Seeing one’s wife crouched over, her breasts attached to plastic cones and tubing, isn’t what one would deem a turn-on.
Factor in the whirring and wheezing noises and you’ve got a real Kathleen Turner scene in the making. Yeah, right.
Each woman who pumps begins to believe the rhythmic noise can be interpreted into human language. My pump offered this refrain: Let it go, let it go, let it go …
A fellow reporter and photographer once held a spirited debate over what my pump seemed to be saying. We were in New Orleans a few months after Katrina, driving down empty streets. The bickering pair sat in the front. I was crouched over my pump in the back seat. At one point, the photographer, a guy, pulled over to chat with some construction workers, prompting my fellow reporter to shriek: “Stephen, Cathy’s half-naked!”

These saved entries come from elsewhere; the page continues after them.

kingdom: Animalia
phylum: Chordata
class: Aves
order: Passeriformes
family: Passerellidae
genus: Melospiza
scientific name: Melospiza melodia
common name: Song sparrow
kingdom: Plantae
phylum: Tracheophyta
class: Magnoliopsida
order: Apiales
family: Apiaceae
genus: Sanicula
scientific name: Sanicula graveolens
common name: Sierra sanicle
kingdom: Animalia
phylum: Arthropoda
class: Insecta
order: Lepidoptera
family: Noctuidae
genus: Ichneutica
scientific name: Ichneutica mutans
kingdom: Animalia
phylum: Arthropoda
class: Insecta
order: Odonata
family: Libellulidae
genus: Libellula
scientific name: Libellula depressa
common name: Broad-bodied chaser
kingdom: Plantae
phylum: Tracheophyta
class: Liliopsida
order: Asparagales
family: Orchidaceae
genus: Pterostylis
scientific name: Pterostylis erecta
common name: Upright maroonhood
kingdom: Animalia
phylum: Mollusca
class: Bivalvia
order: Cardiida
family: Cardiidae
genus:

“Oh, sorry,” the absent-minded Stephen replied.
The fellow reporter, my friend Amy, probably had the most exposure to my pump ā after me, that is. During one story, when we met in a conference room to spread out documents and notes, I would pump while we pored over police reports.
I pumped in my car, beach towels slung across windows, in public bathrooms and, on one occasion, in an airplane lavatory. How I didn’t attract the attention of a U.S. marshal still astounds me.
Once, in an airport security line, a baffled, elderly worker pulled my pump from the x-ray machine and began pulling out the plastic cones and tubing. He looked at another worker, who simply shrugged.
“It’s a breast pump!” I hollered from the confines of the metal detector. The poor man dropped my plastic cones so fast, you’d have thought they were coated in anthrax.
So yeah, the pump was often an inconvenience.
But as a working mom, it also was a necessity. I didn’t necessarily like the thing, but it served an important purpose.
So it is with mixed feelings that I pass it on.
I loved nursing. I loved the glazed eyes and milk-drunk expressions of my sweet babes. I loved watching them fall asleep at my breast.
The pump allowed me to continue that relationship long after returning to work. I nursed my first until she was nearly a year and a half; the second just over a year.
So goodbye, old … friend. I can’t wait to hear what your new owner thinks you’re saying.